%%
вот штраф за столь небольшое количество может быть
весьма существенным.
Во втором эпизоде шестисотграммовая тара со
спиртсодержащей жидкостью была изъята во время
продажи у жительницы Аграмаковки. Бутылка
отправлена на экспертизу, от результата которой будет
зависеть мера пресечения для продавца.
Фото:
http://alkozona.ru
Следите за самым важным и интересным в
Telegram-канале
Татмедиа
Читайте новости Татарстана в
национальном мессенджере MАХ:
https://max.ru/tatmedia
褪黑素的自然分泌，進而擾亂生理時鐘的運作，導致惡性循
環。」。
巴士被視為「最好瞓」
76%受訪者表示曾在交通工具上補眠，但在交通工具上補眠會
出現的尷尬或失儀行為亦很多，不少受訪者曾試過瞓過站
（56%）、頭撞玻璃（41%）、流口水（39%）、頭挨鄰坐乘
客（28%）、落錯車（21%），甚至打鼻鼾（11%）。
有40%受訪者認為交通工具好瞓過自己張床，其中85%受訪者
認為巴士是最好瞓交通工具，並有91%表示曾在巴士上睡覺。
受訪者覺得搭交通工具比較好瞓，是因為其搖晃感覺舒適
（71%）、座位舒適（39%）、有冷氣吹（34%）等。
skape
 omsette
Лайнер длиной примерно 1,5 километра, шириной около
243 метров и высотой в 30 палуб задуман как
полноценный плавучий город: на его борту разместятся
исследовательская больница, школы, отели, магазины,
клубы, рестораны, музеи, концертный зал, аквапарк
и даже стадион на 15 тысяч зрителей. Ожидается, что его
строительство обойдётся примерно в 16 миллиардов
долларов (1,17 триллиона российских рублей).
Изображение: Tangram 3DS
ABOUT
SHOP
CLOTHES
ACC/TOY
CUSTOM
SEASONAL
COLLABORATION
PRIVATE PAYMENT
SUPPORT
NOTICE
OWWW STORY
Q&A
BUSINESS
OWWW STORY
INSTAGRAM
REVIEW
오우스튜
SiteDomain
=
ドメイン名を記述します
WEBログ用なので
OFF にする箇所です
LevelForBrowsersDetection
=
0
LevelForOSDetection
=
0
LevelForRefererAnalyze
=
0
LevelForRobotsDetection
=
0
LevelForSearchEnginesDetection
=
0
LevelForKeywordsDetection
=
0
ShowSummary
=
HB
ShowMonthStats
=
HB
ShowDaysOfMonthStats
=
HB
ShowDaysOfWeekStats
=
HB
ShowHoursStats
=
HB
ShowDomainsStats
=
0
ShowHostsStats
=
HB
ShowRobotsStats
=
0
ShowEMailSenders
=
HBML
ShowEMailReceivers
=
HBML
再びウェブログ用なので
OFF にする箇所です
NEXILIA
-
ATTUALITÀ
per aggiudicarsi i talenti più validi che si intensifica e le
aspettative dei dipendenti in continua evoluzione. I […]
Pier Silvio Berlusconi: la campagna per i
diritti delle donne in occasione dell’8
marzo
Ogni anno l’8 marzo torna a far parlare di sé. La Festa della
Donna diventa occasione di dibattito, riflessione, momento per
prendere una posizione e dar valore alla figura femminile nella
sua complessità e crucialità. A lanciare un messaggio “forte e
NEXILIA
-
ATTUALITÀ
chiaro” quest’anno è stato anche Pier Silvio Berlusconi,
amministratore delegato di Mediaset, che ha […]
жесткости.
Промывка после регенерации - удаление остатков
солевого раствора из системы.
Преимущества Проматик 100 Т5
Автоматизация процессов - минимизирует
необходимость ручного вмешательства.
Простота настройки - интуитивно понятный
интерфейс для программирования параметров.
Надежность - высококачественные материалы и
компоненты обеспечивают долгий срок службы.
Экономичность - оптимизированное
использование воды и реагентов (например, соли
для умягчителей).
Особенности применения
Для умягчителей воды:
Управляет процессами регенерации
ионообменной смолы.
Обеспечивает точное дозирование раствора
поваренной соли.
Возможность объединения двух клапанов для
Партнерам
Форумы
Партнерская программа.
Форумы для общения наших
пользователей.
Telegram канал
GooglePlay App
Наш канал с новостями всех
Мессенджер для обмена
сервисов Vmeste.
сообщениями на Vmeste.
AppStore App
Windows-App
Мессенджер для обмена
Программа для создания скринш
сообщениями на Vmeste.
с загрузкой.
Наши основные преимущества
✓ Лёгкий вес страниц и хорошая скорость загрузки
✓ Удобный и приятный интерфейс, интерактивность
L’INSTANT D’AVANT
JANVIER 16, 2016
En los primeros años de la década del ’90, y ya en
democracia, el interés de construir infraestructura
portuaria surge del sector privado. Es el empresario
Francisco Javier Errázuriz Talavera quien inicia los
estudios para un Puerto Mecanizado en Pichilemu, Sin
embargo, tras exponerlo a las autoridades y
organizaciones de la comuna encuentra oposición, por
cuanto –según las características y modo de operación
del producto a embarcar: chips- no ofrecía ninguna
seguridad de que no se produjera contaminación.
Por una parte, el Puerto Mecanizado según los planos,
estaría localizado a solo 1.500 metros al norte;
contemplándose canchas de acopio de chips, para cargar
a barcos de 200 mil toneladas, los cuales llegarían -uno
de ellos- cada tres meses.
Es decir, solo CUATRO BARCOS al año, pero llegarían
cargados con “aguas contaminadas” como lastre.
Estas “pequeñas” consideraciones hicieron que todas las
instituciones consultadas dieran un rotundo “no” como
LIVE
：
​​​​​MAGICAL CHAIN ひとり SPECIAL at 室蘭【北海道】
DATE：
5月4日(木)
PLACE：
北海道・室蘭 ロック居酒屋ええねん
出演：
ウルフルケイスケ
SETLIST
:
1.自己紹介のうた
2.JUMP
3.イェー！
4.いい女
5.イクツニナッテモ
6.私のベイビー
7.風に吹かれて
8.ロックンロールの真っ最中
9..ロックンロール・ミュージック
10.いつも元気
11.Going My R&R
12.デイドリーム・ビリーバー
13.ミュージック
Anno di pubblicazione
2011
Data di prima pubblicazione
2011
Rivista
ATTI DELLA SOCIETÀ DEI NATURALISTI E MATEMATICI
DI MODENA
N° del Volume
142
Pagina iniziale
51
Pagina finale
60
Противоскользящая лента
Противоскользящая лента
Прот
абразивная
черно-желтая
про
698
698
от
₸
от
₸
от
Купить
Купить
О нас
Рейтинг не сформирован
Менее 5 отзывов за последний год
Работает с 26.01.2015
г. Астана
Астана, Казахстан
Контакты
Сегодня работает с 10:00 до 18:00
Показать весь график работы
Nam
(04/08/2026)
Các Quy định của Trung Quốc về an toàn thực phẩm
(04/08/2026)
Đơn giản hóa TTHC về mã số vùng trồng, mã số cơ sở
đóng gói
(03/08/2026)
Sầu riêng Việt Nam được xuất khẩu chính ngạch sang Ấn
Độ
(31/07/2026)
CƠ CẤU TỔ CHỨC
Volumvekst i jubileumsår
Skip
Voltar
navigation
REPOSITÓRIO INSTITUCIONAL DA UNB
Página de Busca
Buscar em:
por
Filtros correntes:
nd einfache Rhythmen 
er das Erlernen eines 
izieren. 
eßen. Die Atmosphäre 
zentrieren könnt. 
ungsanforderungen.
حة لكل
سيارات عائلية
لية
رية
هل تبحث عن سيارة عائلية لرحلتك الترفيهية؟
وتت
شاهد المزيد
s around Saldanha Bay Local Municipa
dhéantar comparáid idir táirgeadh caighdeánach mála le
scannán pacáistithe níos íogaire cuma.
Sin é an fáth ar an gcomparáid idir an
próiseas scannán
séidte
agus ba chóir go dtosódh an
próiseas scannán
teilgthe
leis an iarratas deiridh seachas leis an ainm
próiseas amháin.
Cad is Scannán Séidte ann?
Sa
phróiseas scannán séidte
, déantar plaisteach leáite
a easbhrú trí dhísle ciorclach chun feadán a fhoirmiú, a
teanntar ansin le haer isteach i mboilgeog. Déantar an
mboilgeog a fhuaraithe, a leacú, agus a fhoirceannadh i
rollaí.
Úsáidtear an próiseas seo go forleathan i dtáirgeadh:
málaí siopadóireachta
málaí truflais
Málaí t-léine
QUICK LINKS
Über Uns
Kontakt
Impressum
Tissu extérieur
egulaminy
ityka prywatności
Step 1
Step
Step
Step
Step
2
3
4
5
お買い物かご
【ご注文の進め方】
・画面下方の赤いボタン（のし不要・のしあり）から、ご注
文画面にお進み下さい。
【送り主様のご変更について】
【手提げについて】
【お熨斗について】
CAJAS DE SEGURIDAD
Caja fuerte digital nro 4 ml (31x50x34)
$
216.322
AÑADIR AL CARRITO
%%
■ **Exercise aim**
Looking at the material above, count the lines that carry the word "Pier" and answer with the count alone.

■ **Solution for this problem**
2